Word for word, repeat the data that follows. Do not include the pictures.
-- -- --
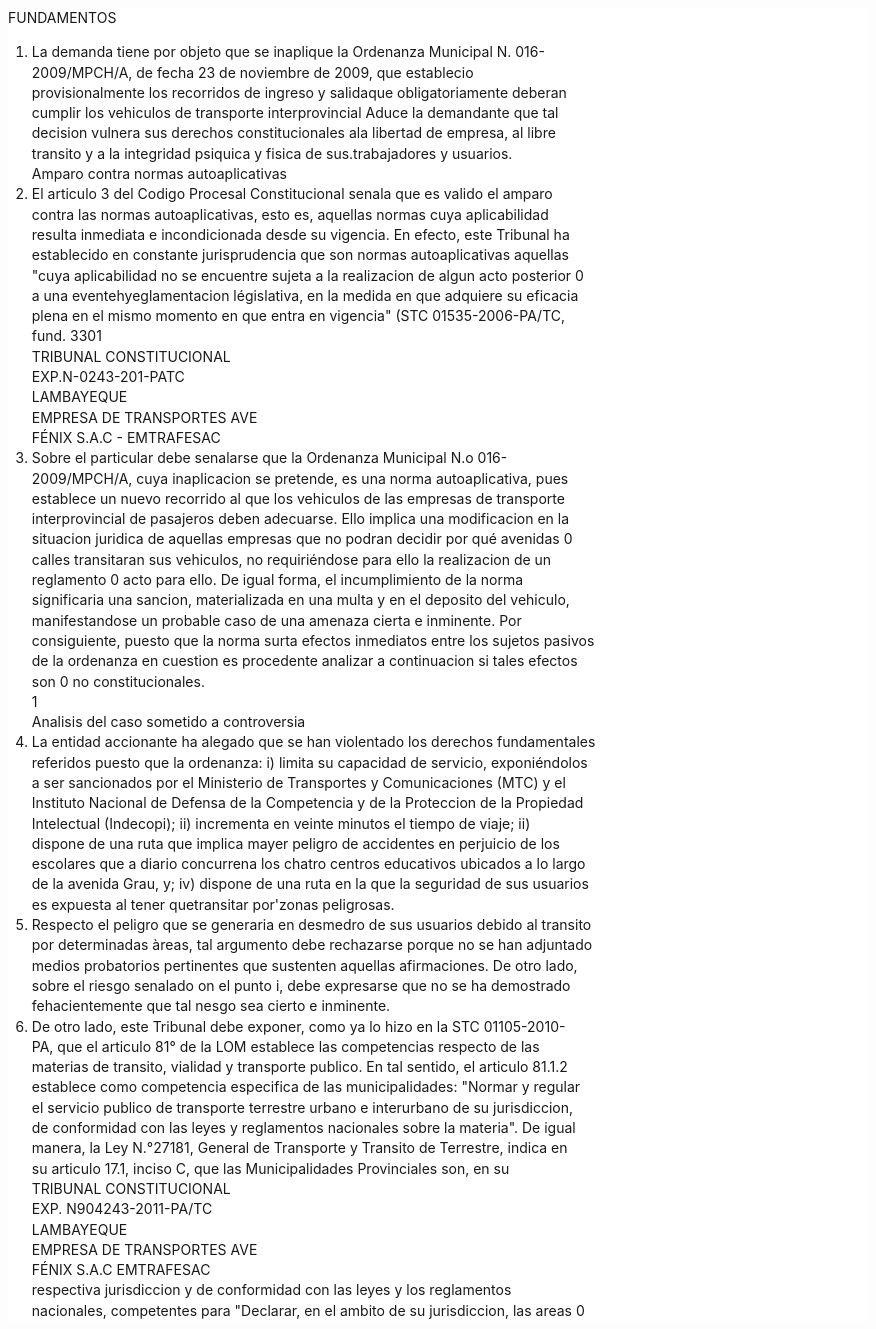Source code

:FUNDAMENTOS  
1. La demanda tiene por objeto que se inaplique la Ordenanza Municipal N. 016-  
2009/MPCH/A, de fecha 23 de noviembre de 2009, que establecio  
provisionalmente los recorridos de ingreso y salidaque obligatoriamente deberan  
cumplir los vehiculos de transporte interprovincial Aduce la demandante que tal  
decision vulnera sus derechos constitucionales ala libertad de empresa, al libre  
transito y a la integridad psiquica y fisica de sus.trabajadores y usuarios.  
Amparo contra normas autoaplicativas  
2. El articulo 3 del Codigo Procesal Constitucional senala que es valido el amparo  
contra las normas autoaplicativas, esto es, aquellas normas cuya aplicabilidad  
resulta inmediata e incondicionada desde su vigencia. En efecto, este Tribunal ha  
establecido en constante jurisprudencia que son normas autoaplicativas aquellas  
"cuya aplicabilidad no se encuentre sujeta a la realizacion de algun acto posterior 0  
a una eventehyeglamentacion législativa, en la medida en que adquiere su eficacia  
plena en el mismo momento en que entra en vigencia" (STC 01535-2006-PA/TC,  
fund. 3301  
TRIBUNAL CONSTITUCIONAL  
EXP.N-0243-201-PATC  
LAMBAYEQUE  
EMPRESA DE TRANSPORTES AVE  
FÉNIX S.A.C - EMTRAFESAC  
3. Sobre el particular debe senalarse que la Ordenanza Municipal N.o 016-  
2009/MPCH/A, cuya inaplicacion se pretende, es una norma autoaplicativa, pues  
establece un nuevo recorrido al que los vehiculos de las empresas de transporte  
interprovincial de pasajeros deben adecuarse. Ello implica una modificacion en la  
situacion juridica de aquellas empresas que no podran decidir por qué avenidas 0  
calles transitaran sus vehiculos, no requiriéndose para ello la realizacion de un  
reglamento 0 acto para ello. De igual forma, el incumplimiento de la norma  
significaria una sancion, materializada en una multa y en el deposito del vehiculo,  
manifestandose un probable caso de una amenaza cierta e inminente. Por  
consiguiente, puesto que la norma surta efectos inmediatos entre los sujetos pasivos  
de la ordenanza en cuestion es procedente analizar a continuacion si tales efectos  
son 0 no constitucionales.  
1  
Analisis del caso sometido a controversia  
4. La entidad accionante ha alegado que se han violentado los derechos fundamentales  
referidos puesto que la ordenanza: i) limita su capacidad de servicio, exponiéndolos  
a ser sancionados por el Ministerio de Transportes y Comunicaciones (MTC) y el  
Instituto Nacional de Defensa de la Competencia y de la Proteccion de la Propiedad  
Intelectual (Indecopi); ii) incrementa en veinte minutos el tiempo de viaje; ii)  
dispone de una ruta que implica mayer peligro de accidentes en perjuicio de los  
escolares que a diario concurrena los chatro centros educativos ubicados a lo largo  
de la avenida Grau, y; iv) dispone de una ruta en la que la seguridad de sus usuarios  
es expuesta al tener quetransitar por'zonas peligrosas.  
5. Respecto el peligro que se generaria en desmedro de sus usuarios debido al transito  
por determinadas àreas, tal argumento debe rechazarse porque no se han adjuntado  
medios probatorios pertinentes que sustenten aquellas afirmaciones. De otro lado,  
sobre el riesgo senalado on el punto i, debe expresarse que no se ha demostrado  
fehacientemente que tal nesgo sea cierto e inminente.  
6. De otro lado, este Tribunal debe exponer, como ya lo hizo en la STC 01105-2010-  
PA, que el articulo 81° de la LOM establece las competencias respecto de las  
materias de transito, vialidad y transporte publico. En tal sentido, el articulo 81.1.2  
establece como competencia especifica de las municipalidades: "Normar y regular  
el servicio publico de transporte terrestre urbano e interurbano de su jurisdiccion,  
de conformidad con las leyes y reglamentos nacionales sobre la materia". De igual  
manera, la Ley N.°27181, General de Transporte y Transito de Terrestre, indica en  
su articulo 17.1, inciso C, que las Municipalidades Provinciales son, en su  
TRIBUNAL CONSTITUCIONAL  
EXP. N904243-2011-PA/TC  
LAMBAYEQUE  
EMPRESA DE TRANSPORTES AVE  
FÉNIX S.A.C  EMTRAFESAC  
respectiva jurisdiccion y de conformidad con las leyes y los reglamentos  
nacionales, competentes para "Declarar, en el ambito de su jurisdiccion, las areas 0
-- -- --
# Answer to this exercise:
Source code

:FUNDAMENTOS  
1. La demanda tiene por objeto que se inaplique la Ordenanza Municipal N. 016-  
2009/MPCH/A, de fecha 23 de noviembre de 2009, que establecio  
provisionalmente los recorridos de ingreso y salidaque obligatoriamente deberan  
cumplir los vehiculos de transporte interprovincial Aduce la demandante que tal  
decision vulnera sus derechos constitucionales ala libertad de empresa, al libre  
transito y a la integridad psiquica y fisica de sus.trabajadores y usuarios.  
Amparo contra normas autoaplicativas  
2. El articulo 3 del Codigo Procesal Constitucional senala que es valido el amparo  
contra las normas autoaplicativas, esto es, aquellas normas cuya aplicabilidad  
resulta inmediata e incondicionada desde su vigencia. En efecto, este Tribunal ha  
establecido en constante jurisprudencia que son normas autoaplicativas aquellas  
"cuya aplicabilidad no se encuentre sujeta a la realizacion de algun acto posterior 0  
a una eventehyeglamentacion législativa, en la medida en que adquiere su eficacia  
plena en el mismo momento en que entra en vigencia" (STC 01535-2006-PA/TC,  
fund. 3301  
TRIBUNAL CONSTITUCIONAL  
EXP.N-0243-201-PATC  
LAMBAYEQUE  
EMPRESA DE TRANSPORTES AVE  
FÉNIX S.A.C - EMTRAFESAC  
3. Sobre el particular debe senalarse que la Ordenanza Municipal N.o 016-  
2009/MPCH/A, cuya inaplicacion se pretende, es una norma autoaplicativa, pues  
establece un nuevo recorrido al que los vehiculos de las empresas de transporte  
interprovincial de pasajeros deben adecuarse. Ello implica una modificacion en la  
situacion juridica de aquellas empresas que no podran decidir por qué avenidas 0  
calles transitaran sus vehiculos, no requiriéndose para ello la realizacion de un  
reglamento 0 acto para ello. De igual forma, el incumplimiento de la norma  
significaria una sancion, materializada en una multa y en el deposito del vehiculo,  
manifestandose un probable caso de una amenaza cierta e inminente. Por  
consiguiente, puesto que la norma surta efectos inmediatos entre los sujetos pasivos  
de la ordenanza en cuestion es procedente analizar a continuacion si tales efectos  
son 0 no constitucionales.  
1  
Analisis del caso sometido a controversia  
4. La entidad accionante ha alegado que se han violentado los derechos fundamentales  
referidos puesto que la ordenanza: i) limita su capacidad de servicio, exponiéndolos  
a ser sancionados por el Ministerio de Transportes y Comunicaciones (MTC) y el  
Instituto Nacional de Defensa de la Competencia y de la Proteccion de la Propiedad  
Intelectual (Indecopi); ii) incrementa en veinte minutos el tiempo de viaje; ii)  
dispone de una ruta que implica mayer peligro de accidentes en perjuicio de los  
escolares que a diario concurrena los chatro centros educativos ubicados a lo largo  
de la avenida Grau, y; iv) dispone de una ruta en la que la seguridad de sus usuarios  
es expuesta al tener quetransitar por'zonas peligrosas.  
5. Respecto el peligro que se generaria en desmedro de sus usuarios debido al transito  
por determinadas àreas, tal argumento debe rechazarse porque no se han adjuntado  
medios probatorios pertinentes que sustenten aquellas afirmaciones. De otro lado,  
sobre el riesgo senalado on el punto i, debe expresarse que no se ha demostrado  
fehacientemente que tal nesgo sea cierto e inminente.  
6. De otro lado, este Tribunal debe exponer, como ya lo hizo en la STC 01105-2010-  
PA, que el articulo 81° de la LOM establece las competencias respecto de las  
materias de transito, vialidad y transporte publico. En tal sentido, el articulo 81.1.2  
establece como competencia especifica de las municipalidades: "Normar y regular  
el servicio publico de transporte terrestre urbano e interurbano de su jurisdiccion,  
de conformidad con las leyes y reglamentos nacionales sobre la materia". De igual  
manera, la Ley N.°27181, General de Transporte y Transito de Terrestre, indica en  
su articulo 17.1, inciso C, que las Municipalidades Provinciales son, en su  
TRIBUNAL CONSTITUCIONAL  
EXP. N904243-2011-PA/TC  
LAMBAYEQUE  
EMPRESA DE TRANSPORTES AVE  
FÉNIX S.A.C  EMTRAFESAC  
respectiva jurisdiccion y de conformidad con las leyes y los reglamentos  
nacionales, competentes para "Declarar, en el ambito de su jurisdiccion, las areas 0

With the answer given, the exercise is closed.